We have seen this with the two-child cap, initially framed as immovable until a national strategy was in place, only to be softened once political reality intervened. Similarly, proposals around inheritance tax for farmers and family businesses were originally set to reduce relief for assets above £1 million, sparking concern that family farms and small enterprises would be hit hard. After sustained lobbying and pressure, the government increased the threshold to £2.5 million, protecting most smaller estates while still taxing larger ones. Backtracking on planned rises in hospitality business rates provides a further example, with targeted relief offered to pubs only after warnings of closures and job losses from the sector and MPs. In all cases, early assumptions about affordability or savings proved questionable, and retreat occurred only under pressure.
From solidarity to silence
The WASPI case is made worse by the contrast between Labour’s rhetoric in opposition and its conduct in government.
In opposition, many senior Labour figures publicly aligned themselves with WASPI women, pledging to “right that injustice.” Sir Keir Starmer, Rachel Reeves, and Liz Kendall all attended photo opportunities with campaigners, made public statements of support, and criticised the Conservative government for delaying redress. Some even backed parliamentary bills aimed at forcing action on compensation.
Yet once in government, that support largely shifted. Ministers now argue compensation is unaffordable, while the Prime Minister has stated that most women “knew” about the pension changes – a figure disputed by campaigners who argue it misrepresents whether women were adequately informed. Chancellor Rachel Reeves echoed that position, framing it as a fiscal constraint rather than a moral question.
A number of Labour MPs have voiced their disappointment with the government’s refusal and called for the issue to be reconsidered.

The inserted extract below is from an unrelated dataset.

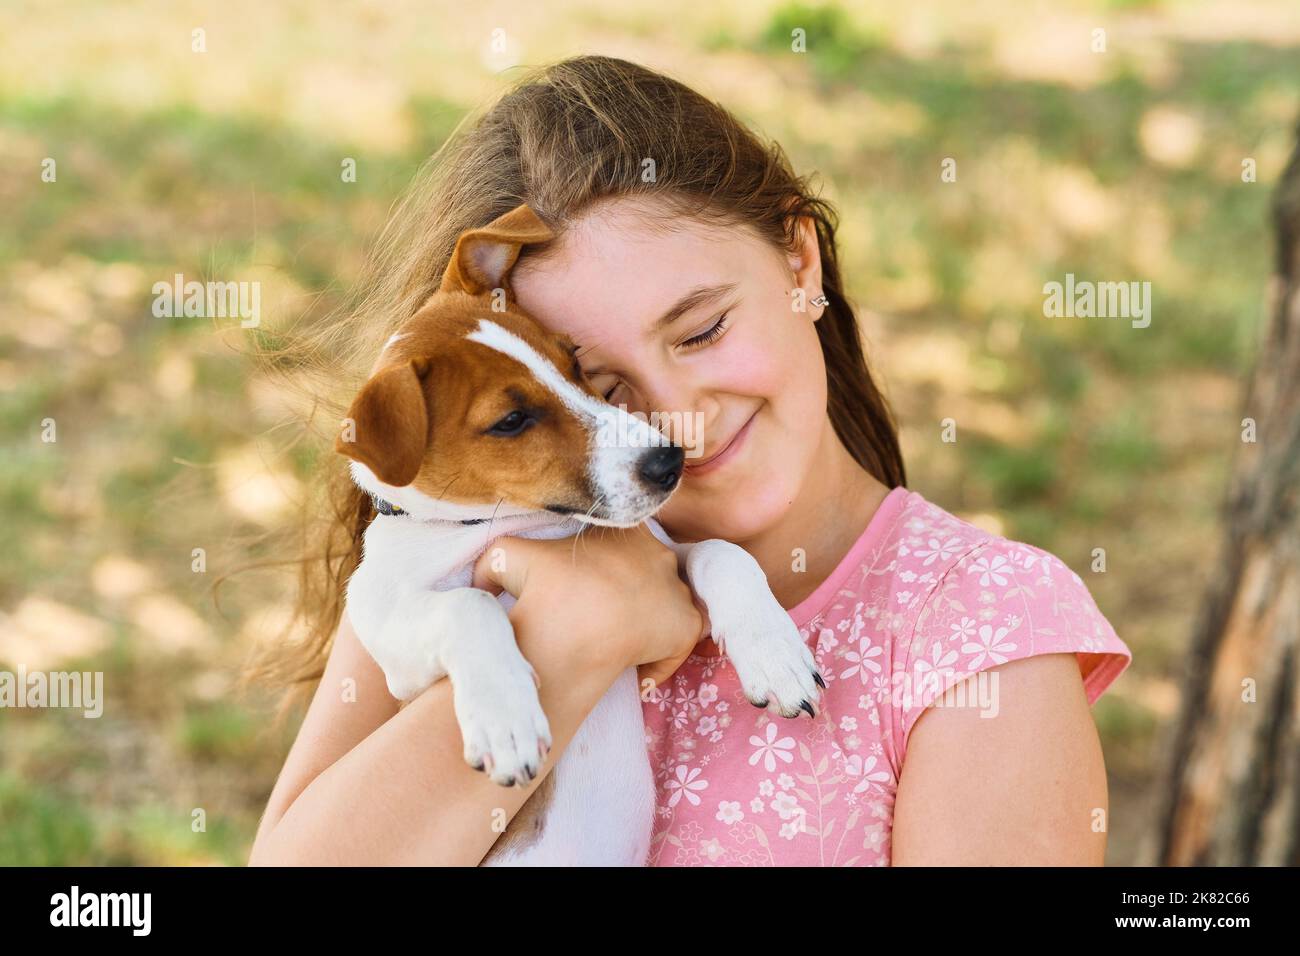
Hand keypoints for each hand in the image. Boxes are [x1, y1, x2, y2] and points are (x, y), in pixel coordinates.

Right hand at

For WASPI campaigners, the juxtaposition is not just disappointment – it is a sense of betrayal. Those who criticised Conservative inaction are now using cost and technicality to justify their own delay. The hypocrisy is stark, and it highlights the government’s broader tendency to react only when public or political pressure makes inaction untenable, rather than acting from principle.
A local failure too
When the Tyne and Wear WASPI delegation attended Newcastle City Council, some members of the Labour administration failed to engage constructively. The delegation came seeking recognition and justice for women who have suffered clear injustice, yet moving a serious issue and a campaign for fairness to a later point in the evening caused unnecessary inconvenience for these valiant campaigners.
A motion and a choice
I have submitted a motion to the January meeting of Newcastle City Council calling on the administration to urge its national party to do the right thing: to agree full and fair compensation in line with the Ombudsman’s findings, and to issue a public apology for the manner in which WASPI women have been treated.
Over the next twelve weeks, parliament has an opportunity – created not by government leadership, but by WASPI determination – to finally resolve this injustice properly.
The question is no longer whether the state can afford to put this right. It is whether it is prepared to continue governing by reaction rather than principle.
WASPI women should never have had to go to court to be heard. They certainly should not have to wait any longer for justice.